Leblanc’s psychiatrist told her mother afterward that he was treating her for post-traumatic stress and a professional burnout.
Douglas, whose psychological practice includes a significant number of first-responders, said the “everyday struggle” of their jobs are what often lead to psychological problems for them over the course of a career.
“You’ll get those really, really striking traumatic events like the recent events in Toronto, the (Quebec City) mosque shooting. These are things that would affect virtually anybody,” he said. “But the ones that really do it are those that cross the barrier between the personal and the professional.”
Ontario has had a policy in place since April 2016 that allows first-responders to make claims for post-traumatic stress disorder to the Workplace Safety and Insurance Board without having to tie their psychological condition to a specific incident.
But the support and services offered in particular workplaces varies widely.
One of the most active is the paramedic service in York Region, which has a dedicated peer-support and PTSD prevention team. They have working paramedics who are also trained to assist colleagues in difficulty, as well as a dedicated staff member monitoring the paramedic crews to spot those who need help.
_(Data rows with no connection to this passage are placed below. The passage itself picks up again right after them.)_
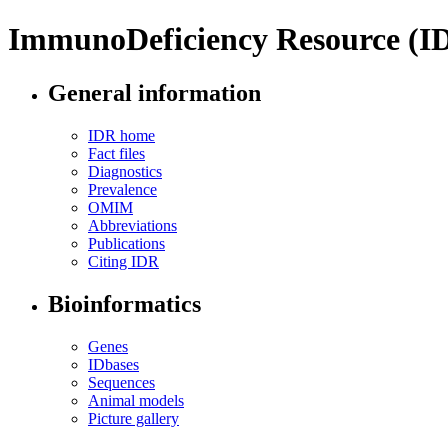
ImmunoDeficiency Resource (I
General information
IDR home
Fact files
Diagnostics
Prevalence
OMIM
Abbreviations
Publications
Citing IDR
Bioinformatics
Genes
IDbases
Sequences
Animal models
Picture gallery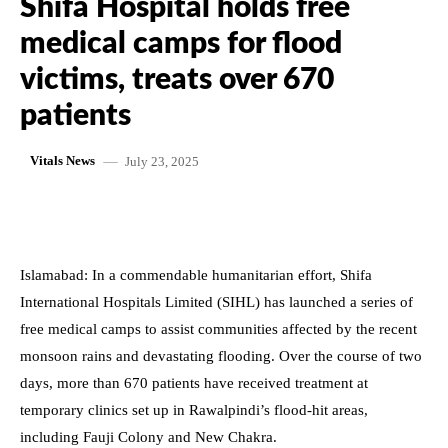
Shifa Hospital holds free
medical camps for flood
victims, treats over 670
patients
July 23, 2025
Vitals News
Islamabad: In a commendable humanitarian effort, Shifa
International Hospitals Limited (SIHL) has launched a series of
free medical camps to assist communities affected by the recent
monsoon rains and devastating flooding. Over the course of two
days, more than 670 patients have received treatment at
temporary clinics set up in Rawalpindi’s flood-hit areas,
including Fauji Colony and New Chakra.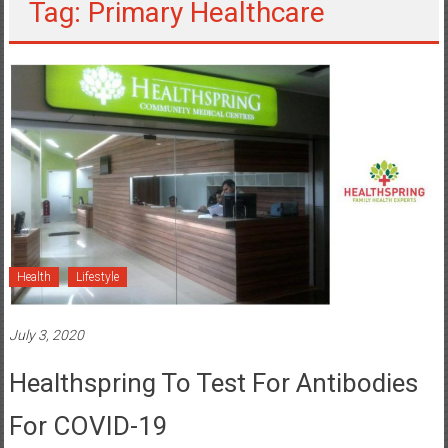
Tag: Primary Healthcare
Health
Lifestyle
July 3, 2020
Healthspring To Test For Antibodies
For COVID-19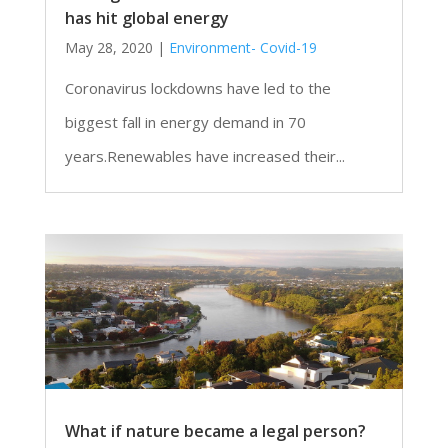
has hit global energy
May 28, 2020
|
Environment- Covid-19
Coronavirus lockdowns have led to the
biggest fall in energy demand in 70
years.Renewables have increased their...
What if nature became a legal person?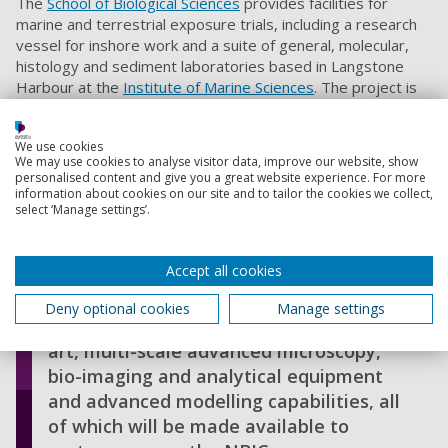
The
School of Biological Sciences
provides facilities for
marine and terrestrial exposure trials, including a research
vessel for inshore work and a suite of general, molecular,
histology and sediment laboratories based in Langstone
Harbour at the
Institute of Marine Sciences
. The project is
also supported by facilities at the
Institute of Biological and
Biomedical Sciences
, including a new state of the art
We use cookies
confocal laser scanning microscope that allows high
We may use cookies to analyse visitor data, improve our website, show
resolution 3D reconstruction of biofilms as wells as
personalised content and give you a great website experience. For more
visualising and quantifying several components, including
information about cookies on our site and to tailor the cookies we collect,
select ‘Manage settings’.
extra-cellular polymeric substances and cells, simultaneous
Accept all cookies
This multi-disciplinary research is
supported by a range of excellent field
Deny optional cookies
Manage settings
and laboratory facilities, state-of-the-
art, multi-scale advanced microscopy,
bio-imaging and analytical equipment
and advanced modelling capabilities, all
of which will be made available to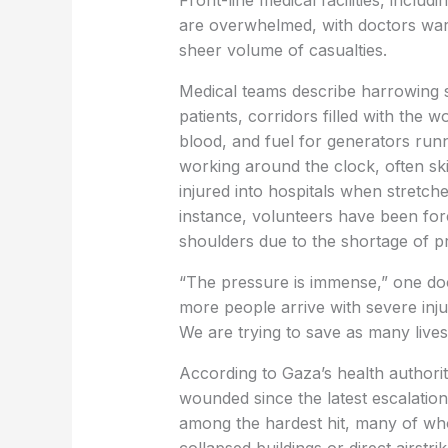
Front-line medical facilities, includ
are overwhelmed, with doctors warn
sheer volume of casualties.
Medical teams describe harrowing 
patients, corridors filled with the 
blood, and fuel for generators run
working around the clock, often ski
injured into hospitals when stretche
instance, volunteers have been forc
shoulders due to the shortage of p
“The pressure is immense,” one doct
more people arrive with severe inju
We are trying to save as many lives
According to Gaza’s health authorit
wounded since the latest escalatio
among the hardest hit, many of whom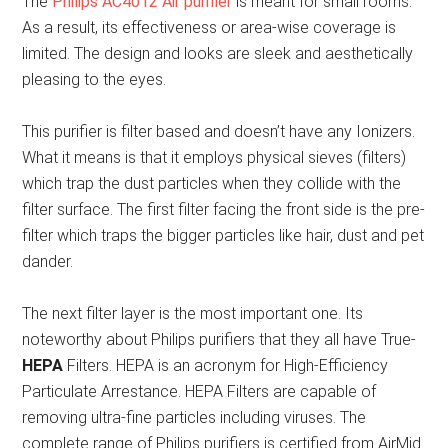
The
Philips AC4012 Air purifier
is meant for small rooms.
As a result, its effectiveness or area-wise coverage is
limited. The design and looks are sleek and aesthetically
pleasing to the eyes.
This purifier is filter based and doesn’t have any Ionizers.
What it means is that it employs physical sieves (filters)
which trap the dust particles when they collide with the
filter surface. The first filter facing the front side is the pre-
filter which traps the bigger particles like hair, dust and pet
dander.
The next filter layer is the most important one. Its
noteworthy about Philips purifiers that they all have True-
HEPA
Filters. HEPA is an acronym for High-Efficiency
Particulate Arrestance. HEPA Filters are capable of
removing ultra-fine particles including viruses. The
complete range of Philips purifiers is certified from AirMid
“There are some key signs and symptoms and changes in people that you can see, but to be able to see those changes, you have to know them,” said John Anderson, the York Region’s head of peer support and PTSD prevention.
Roy wonders if her daughter would have accepted the help even if it was available to her. Part of it was her mindset; she was convinced she could get better by herself.
But part of it was the stigma.
“When you’re a paramedic, it’s difficult to go seek help, particularly when you don’t have a family doctor,” she said.
“Everyone at the emergency room already knows you; it’s you who takes the injured to the hospital.”